Tennessee official Tom Satkowiak’s liver transplant journey had dark times, Jesus and Rick Barnes

KNOXVILLE, Tenn. — Tom Satkowiak had Oct. 17 marked in his calendar for months.

The date served as an unofficial start of the college basketball season — the SEC hosting its annual media day in Birmingham, Alabama.

Satkowiak, the Tennessee assistant athletics director for communications, had his bag packed and was almost ready to pick up Admiral Schofield and Grant Williams. They had a flight to catch with Vols coach Rick Barnes.

Then his phone rang. The caller ID read “Vanderbilt liver transplant program.” His heart pounded. This was the call.

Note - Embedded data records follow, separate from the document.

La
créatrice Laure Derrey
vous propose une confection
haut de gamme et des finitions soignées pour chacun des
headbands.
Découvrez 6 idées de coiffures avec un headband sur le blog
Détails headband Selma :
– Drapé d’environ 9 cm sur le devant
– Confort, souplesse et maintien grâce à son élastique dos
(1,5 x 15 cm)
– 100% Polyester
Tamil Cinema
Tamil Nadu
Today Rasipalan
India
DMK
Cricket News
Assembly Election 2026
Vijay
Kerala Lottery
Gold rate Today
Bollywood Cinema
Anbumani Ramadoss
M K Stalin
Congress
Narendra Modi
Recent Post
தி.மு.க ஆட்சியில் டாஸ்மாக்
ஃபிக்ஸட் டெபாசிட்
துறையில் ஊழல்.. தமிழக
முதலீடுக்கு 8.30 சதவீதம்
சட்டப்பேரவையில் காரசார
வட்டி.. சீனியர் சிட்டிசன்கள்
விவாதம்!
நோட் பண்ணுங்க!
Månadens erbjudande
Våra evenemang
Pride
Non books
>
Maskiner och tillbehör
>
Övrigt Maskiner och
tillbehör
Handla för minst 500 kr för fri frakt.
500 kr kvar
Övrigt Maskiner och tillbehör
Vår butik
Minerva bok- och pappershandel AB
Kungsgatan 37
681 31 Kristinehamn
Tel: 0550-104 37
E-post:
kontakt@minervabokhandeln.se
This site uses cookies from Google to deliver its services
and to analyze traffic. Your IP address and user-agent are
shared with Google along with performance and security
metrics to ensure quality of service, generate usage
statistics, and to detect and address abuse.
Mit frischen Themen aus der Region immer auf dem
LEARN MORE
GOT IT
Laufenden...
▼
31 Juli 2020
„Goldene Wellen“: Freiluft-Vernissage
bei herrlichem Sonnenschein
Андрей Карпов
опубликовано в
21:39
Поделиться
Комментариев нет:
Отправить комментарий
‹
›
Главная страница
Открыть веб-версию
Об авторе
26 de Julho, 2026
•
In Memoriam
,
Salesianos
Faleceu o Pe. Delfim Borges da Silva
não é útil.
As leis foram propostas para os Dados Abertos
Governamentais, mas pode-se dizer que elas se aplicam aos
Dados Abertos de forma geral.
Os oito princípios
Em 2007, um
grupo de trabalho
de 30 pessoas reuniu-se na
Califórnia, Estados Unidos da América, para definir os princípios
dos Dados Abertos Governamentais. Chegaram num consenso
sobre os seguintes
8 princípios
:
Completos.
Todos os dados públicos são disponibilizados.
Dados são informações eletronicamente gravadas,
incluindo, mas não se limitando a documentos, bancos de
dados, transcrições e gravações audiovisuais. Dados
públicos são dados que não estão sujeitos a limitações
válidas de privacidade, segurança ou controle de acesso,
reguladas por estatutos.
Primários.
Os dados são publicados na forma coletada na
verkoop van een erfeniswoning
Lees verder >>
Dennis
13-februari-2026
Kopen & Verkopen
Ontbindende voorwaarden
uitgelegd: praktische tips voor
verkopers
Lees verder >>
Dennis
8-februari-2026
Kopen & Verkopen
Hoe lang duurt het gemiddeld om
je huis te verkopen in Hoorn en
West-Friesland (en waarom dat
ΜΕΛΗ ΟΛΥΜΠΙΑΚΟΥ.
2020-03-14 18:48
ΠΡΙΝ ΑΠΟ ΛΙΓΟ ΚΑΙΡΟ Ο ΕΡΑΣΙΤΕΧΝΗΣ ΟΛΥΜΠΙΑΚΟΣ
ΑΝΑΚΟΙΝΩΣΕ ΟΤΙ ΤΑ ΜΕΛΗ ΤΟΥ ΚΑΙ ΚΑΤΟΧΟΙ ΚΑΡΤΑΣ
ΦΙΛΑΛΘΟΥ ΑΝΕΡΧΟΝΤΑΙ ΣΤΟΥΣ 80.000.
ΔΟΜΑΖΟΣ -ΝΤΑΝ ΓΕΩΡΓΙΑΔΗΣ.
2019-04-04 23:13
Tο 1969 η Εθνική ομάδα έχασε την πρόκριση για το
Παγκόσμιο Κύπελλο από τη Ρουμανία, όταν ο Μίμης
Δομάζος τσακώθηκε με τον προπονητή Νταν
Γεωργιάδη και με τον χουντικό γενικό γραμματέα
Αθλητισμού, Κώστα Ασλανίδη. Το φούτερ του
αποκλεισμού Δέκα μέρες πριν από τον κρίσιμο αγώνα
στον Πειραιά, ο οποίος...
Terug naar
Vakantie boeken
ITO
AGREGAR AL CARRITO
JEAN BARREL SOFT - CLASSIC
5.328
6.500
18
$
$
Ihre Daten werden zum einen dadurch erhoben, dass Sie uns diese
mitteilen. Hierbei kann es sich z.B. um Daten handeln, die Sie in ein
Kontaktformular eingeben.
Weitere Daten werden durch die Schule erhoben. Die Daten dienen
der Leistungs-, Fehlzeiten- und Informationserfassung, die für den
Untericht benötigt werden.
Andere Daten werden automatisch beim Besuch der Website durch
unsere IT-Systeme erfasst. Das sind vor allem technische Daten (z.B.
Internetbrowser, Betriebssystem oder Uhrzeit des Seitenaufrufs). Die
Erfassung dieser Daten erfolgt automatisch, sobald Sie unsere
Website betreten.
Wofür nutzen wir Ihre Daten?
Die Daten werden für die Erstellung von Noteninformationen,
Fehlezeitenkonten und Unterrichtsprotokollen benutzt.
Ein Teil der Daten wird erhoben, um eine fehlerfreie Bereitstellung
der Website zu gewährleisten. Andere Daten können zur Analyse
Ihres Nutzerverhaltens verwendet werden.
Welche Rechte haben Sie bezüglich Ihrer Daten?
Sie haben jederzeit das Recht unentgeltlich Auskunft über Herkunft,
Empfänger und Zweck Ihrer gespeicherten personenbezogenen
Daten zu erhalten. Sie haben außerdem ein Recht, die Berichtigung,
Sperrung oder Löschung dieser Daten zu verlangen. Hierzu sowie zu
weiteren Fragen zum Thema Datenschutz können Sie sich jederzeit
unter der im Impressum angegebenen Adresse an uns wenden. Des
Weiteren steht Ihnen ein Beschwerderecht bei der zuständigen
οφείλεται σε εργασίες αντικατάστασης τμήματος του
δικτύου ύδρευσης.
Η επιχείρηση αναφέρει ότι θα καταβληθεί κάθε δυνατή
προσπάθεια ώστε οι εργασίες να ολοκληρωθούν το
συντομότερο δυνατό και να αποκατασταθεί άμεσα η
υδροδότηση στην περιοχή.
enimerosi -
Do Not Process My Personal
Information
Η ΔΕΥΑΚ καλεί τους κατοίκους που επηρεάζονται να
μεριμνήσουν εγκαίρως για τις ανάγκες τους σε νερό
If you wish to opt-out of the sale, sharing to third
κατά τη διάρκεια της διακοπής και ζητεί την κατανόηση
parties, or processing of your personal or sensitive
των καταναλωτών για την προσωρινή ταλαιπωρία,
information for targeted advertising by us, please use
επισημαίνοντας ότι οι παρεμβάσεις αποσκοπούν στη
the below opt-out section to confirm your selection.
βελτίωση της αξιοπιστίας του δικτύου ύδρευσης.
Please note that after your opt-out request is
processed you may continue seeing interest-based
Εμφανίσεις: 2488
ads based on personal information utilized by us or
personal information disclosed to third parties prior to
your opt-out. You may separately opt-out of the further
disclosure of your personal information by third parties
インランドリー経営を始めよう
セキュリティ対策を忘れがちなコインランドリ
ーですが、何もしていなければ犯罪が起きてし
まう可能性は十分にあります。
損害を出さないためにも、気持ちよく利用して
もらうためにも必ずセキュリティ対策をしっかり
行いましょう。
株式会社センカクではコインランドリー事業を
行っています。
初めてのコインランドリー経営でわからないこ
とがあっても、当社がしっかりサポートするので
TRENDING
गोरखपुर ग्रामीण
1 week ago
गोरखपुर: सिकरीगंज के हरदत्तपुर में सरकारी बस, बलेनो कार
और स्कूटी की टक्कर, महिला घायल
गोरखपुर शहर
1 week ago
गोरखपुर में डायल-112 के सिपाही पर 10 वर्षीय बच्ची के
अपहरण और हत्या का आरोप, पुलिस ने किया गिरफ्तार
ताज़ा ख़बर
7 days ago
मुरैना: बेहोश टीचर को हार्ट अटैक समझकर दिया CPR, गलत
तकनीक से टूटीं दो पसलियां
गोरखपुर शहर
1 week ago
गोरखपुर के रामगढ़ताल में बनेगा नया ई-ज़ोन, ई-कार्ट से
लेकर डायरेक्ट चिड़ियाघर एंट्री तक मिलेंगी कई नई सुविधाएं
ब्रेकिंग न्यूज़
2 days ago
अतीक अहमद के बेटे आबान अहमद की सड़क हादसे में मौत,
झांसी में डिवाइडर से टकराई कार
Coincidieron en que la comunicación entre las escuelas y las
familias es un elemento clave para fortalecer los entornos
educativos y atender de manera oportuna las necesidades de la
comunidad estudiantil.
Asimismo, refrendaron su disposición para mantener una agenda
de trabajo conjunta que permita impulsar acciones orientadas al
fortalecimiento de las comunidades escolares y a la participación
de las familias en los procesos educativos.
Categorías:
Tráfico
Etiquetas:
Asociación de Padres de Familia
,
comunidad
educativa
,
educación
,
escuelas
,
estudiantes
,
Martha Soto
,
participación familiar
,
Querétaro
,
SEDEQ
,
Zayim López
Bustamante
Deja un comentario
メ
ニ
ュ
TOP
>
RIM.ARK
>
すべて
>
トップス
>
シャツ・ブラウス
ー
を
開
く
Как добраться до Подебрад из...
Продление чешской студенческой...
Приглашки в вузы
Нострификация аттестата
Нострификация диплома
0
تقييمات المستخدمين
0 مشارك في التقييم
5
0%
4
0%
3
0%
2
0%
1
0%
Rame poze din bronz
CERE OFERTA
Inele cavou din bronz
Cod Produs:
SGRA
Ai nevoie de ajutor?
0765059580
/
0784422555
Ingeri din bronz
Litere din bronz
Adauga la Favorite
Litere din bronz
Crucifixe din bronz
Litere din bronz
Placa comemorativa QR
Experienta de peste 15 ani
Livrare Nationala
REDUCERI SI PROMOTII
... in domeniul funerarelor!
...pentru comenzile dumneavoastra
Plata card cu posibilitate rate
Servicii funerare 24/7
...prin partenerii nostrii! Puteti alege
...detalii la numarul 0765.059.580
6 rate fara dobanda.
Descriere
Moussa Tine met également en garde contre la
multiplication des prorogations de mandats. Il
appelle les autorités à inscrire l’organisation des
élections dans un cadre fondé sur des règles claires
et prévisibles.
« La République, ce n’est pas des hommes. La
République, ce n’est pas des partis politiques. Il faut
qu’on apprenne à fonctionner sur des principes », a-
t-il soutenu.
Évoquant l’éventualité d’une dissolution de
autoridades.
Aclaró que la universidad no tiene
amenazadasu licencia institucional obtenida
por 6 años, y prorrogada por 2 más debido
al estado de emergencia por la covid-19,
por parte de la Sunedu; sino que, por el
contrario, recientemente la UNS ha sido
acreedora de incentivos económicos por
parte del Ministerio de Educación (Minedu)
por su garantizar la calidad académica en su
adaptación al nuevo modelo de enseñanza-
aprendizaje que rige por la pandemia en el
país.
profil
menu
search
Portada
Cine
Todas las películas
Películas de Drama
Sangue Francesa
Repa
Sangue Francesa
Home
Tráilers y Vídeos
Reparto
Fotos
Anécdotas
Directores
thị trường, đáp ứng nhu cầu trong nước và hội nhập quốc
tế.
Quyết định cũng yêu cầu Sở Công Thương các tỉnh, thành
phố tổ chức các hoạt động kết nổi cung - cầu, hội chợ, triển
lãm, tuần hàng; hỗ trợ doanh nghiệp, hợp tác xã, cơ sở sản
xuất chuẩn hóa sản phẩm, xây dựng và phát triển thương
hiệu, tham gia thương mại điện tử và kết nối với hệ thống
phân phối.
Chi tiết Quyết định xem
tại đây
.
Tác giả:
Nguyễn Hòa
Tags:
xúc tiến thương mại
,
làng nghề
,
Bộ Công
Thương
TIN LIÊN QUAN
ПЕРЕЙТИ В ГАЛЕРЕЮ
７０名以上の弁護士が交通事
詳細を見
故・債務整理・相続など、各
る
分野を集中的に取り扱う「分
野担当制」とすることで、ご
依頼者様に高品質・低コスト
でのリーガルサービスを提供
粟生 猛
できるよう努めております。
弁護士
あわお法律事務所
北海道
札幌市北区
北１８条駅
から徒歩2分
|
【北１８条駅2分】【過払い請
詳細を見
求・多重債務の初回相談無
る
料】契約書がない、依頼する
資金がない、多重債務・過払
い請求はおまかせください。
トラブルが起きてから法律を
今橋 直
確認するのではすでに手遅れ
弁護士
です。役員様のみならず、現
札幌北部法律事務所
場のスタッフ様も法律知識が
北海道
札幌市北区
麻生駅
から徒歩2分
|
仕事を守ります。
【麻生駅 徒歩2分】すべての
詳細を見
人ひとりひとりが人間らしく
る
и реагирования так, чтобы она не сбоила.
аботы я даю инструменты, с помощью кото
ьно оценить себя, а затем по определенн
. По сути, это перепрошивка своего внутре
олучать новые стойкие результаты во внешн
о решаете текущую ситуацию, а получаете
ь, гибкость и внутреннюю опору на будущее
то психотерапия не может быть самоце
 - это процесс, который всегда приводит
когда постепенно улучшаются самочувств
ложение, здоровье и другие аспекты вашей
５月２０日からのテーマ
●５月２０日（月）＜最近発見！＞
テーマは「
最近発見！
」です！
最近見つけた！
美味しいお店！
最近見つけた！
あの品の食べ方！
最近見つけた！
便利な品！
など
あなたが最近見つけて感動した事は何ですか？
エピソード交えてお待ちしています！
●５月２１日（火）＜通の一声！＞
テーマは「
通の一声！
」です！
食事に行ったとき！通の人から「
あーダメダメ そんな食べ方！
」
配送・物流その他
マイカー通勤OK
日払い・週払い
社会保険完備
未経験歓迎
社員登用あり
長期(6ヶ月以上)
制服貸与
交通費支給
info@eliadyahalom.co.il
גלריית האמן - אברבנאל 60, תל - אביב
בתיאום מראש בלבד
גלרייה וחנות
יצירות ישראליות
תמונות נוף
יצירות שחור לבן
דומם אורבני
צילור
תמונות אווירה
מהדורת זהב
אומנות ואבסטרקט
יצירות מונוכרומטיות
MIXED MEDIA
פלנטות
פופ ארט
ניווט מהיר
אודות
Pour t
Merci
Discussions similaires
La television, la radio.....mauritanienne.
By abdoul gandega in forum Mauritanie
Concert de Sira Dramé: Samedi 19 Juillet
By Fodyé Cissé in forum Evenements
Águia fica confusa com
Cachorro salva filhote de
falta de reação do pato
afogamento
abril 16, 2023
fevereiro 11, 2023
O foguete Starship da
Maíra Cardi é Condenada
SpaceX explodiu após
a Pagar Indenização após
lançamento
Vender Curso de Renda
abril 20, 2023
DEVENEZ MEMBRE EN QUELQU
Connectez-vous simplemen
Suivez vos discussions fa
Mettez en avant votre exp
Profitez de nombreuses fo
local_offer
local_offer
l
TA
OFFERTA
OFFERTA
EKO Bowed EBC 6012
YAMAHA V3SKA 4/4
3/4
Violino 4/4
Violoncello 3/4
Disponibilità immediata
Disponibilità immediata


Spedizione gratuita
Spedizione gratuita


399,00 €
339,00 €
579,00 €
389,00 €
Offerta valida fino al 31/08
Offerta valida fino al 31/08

“Are you kidding me? This is going to be the day?” Satkowiak thought.

That phone call turned Oct. 17 from a day Satkowiak had circled to a day he had hoped and prayed would come for years.

Satkowiak was diagnosed in 2000 with primary sclerosing cholangitis, a liver disease where a person’s immune system attacks the bile ducts, which results in scar tissue and slowly causes the liver to stop functioning due to damaged cells.

There is no cure. The only fix is a transplant. On that day, Vanderbilt called to let him know they had a liver available. He had spent more than four years on the transplant waiting list.

Satkowiak’s day and life flipped. The 38-year-old tasked his support staff with handling SEC media days and headed for home. He had a different bag to pack and a trip to make to Nashville with his wife, Brooke.

A few hours later, he sent an email from the hospital to his pastor and close friend Tim Miller with the subject line “just in case …”

“If for some reason God is eager to have my company — which is fine — can I ask you to be sure the church provides a network of support for Brooke?” Satkowiak wrote. “Just love, attention, a refuge. She has been my rock. Thank you. I love you.”

Why Tom Satkowiak couldn't kill himself

Seven months earlier, Satkowiak contemplated death.

He got out of bed one night during a particularly difficult stretch and thought “relief is right there in the garage.” He could start the car, roll the windows down and be gone. But he knew that wouldn’t be the answer. Insurance wouldn’t pay out to take care of Brooke if he did that.

He needed a different way.

He drove west down I-40 on his daily commute home. He exited at Pellissippi toward Oak Ridge and saw an out every day: a pillar under the Dutchtown Road overpass.